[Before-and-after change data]
────────────────

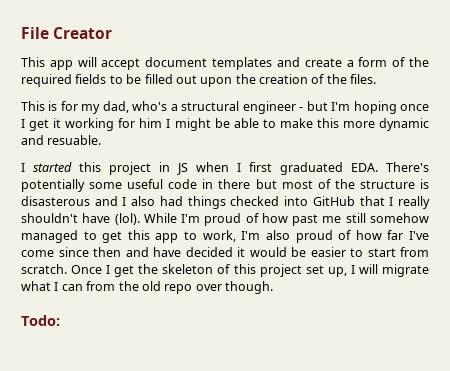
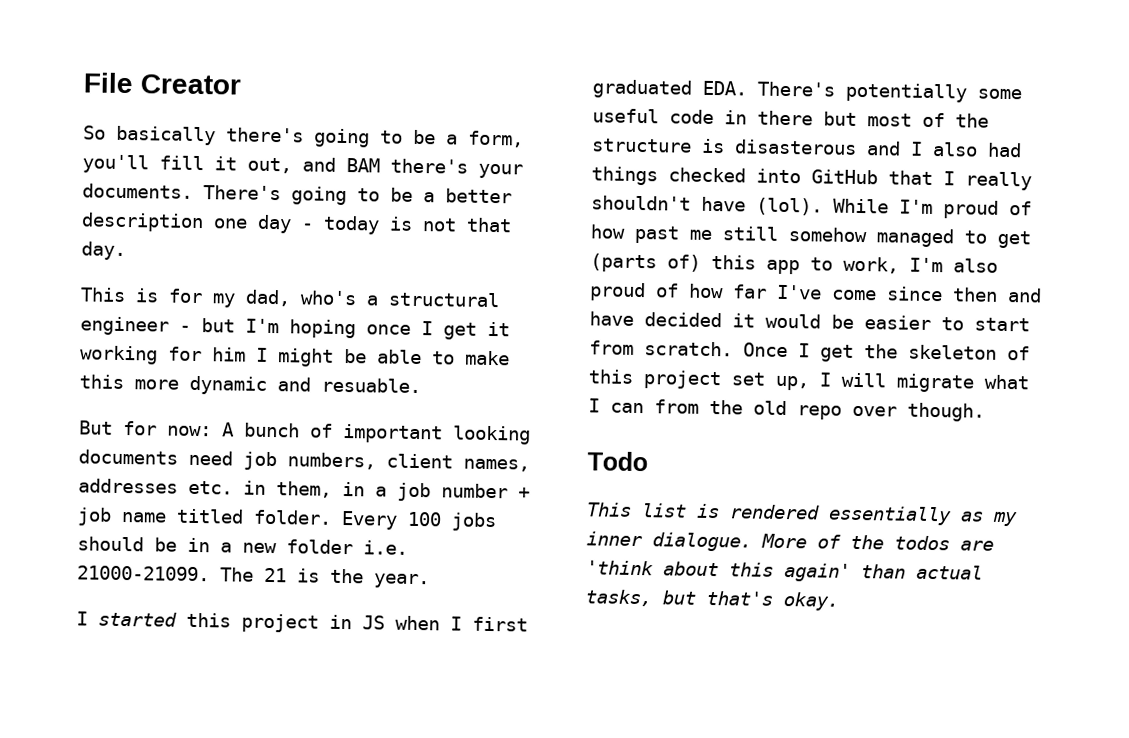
[21,57,429,70] [21,74,377,87] This app will accept document templates and create a form of the required fields to be filled out upon the creation of the files. -> [83,125,524,148] [82,154,523,179] [82,183,512,206] [81,212,512,235] [81,241,126,261] So basically there's going to be a form, you'll fill it out, and BAM there's your documents. There's going to be a better description one day - today is not that day.
(102, 140) none -> [79,420,531,445] [78,449,530,472] [78,478,530,502] [77,507,497,532] [77,536,408,555] [77,565,430,589] // But for now: A bunch of important looking documents need job numbers, client names, addresses etc. in them, in a job number + job name titled folder. Every 100 jobs should be in a new folder i.e. 21000-21099. The 21 is the year.
(123, 237) none -> [590,253,701,273] (parts of)
[21,315,60,326] Todo: -> [587,451,648,472] [586,502,1018,527] [586,531,994,552] [586,560,983,582] [585,589,839,611] Todo // This list is rendered essentially as my inner dialogue. More of the todos are 'think about this again' than actual tasks, but that's okay.

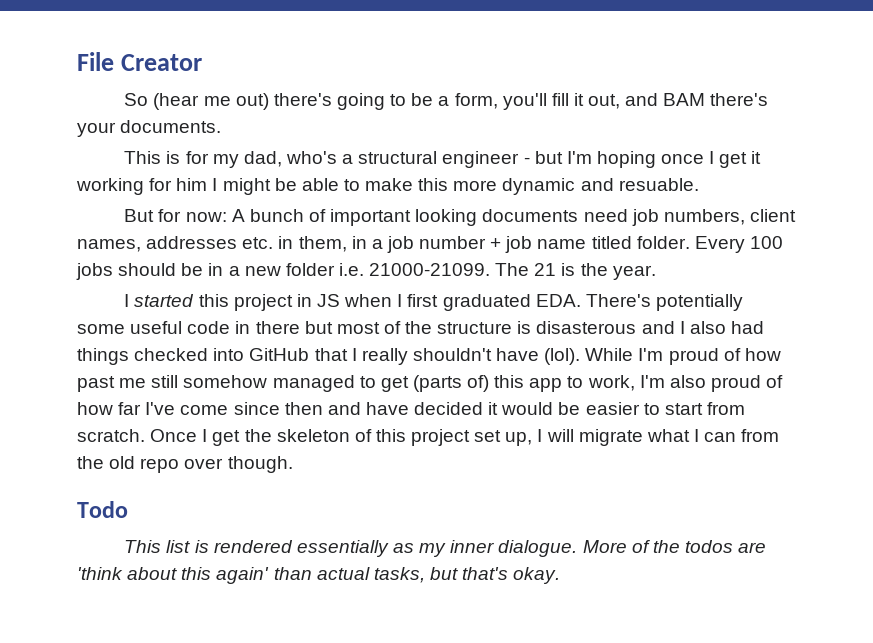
[116,125,216,146] basically -> [153,93,269,110] (hear me out)
[203,185,512,206] [81,212,512,235] [81,241,126,261] There's going to be a better description one day - today is not that day. -> (222, 126) none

────────────────

__DIRECTIONS__. Wherever "that" turns up in the records, copy the whole line.

__YOUR SOLUTION__.
[21,57,429,70] [21,74,377,87] This app will accept document templates and create a form of the required fields to be filled out upon the creation of the files. -> [83,125,524,148] [82,154,523,179] [82,183,512,206] [81,212,512,235] [81,241,126,261] So basically there's going to be a form, you'll fill it out, and BAM there's your documents. There's going to be a better description one day - today is not that day.
[21,315,60,326] Todo: -> [587,451,648,472] [586,502,1018,527] [586,531,994,552] [586,560,983,582] [585,589,839,611] Todo // This list is rendered essentially as my inner dialogue. More of the todos are 'think about this again' than actual tasks, but that's okay.
[203,185,512,206] [81,212,512,235] [81,241,126,261] There's going to be a better description one day - today is not that day. -> (222, 126) none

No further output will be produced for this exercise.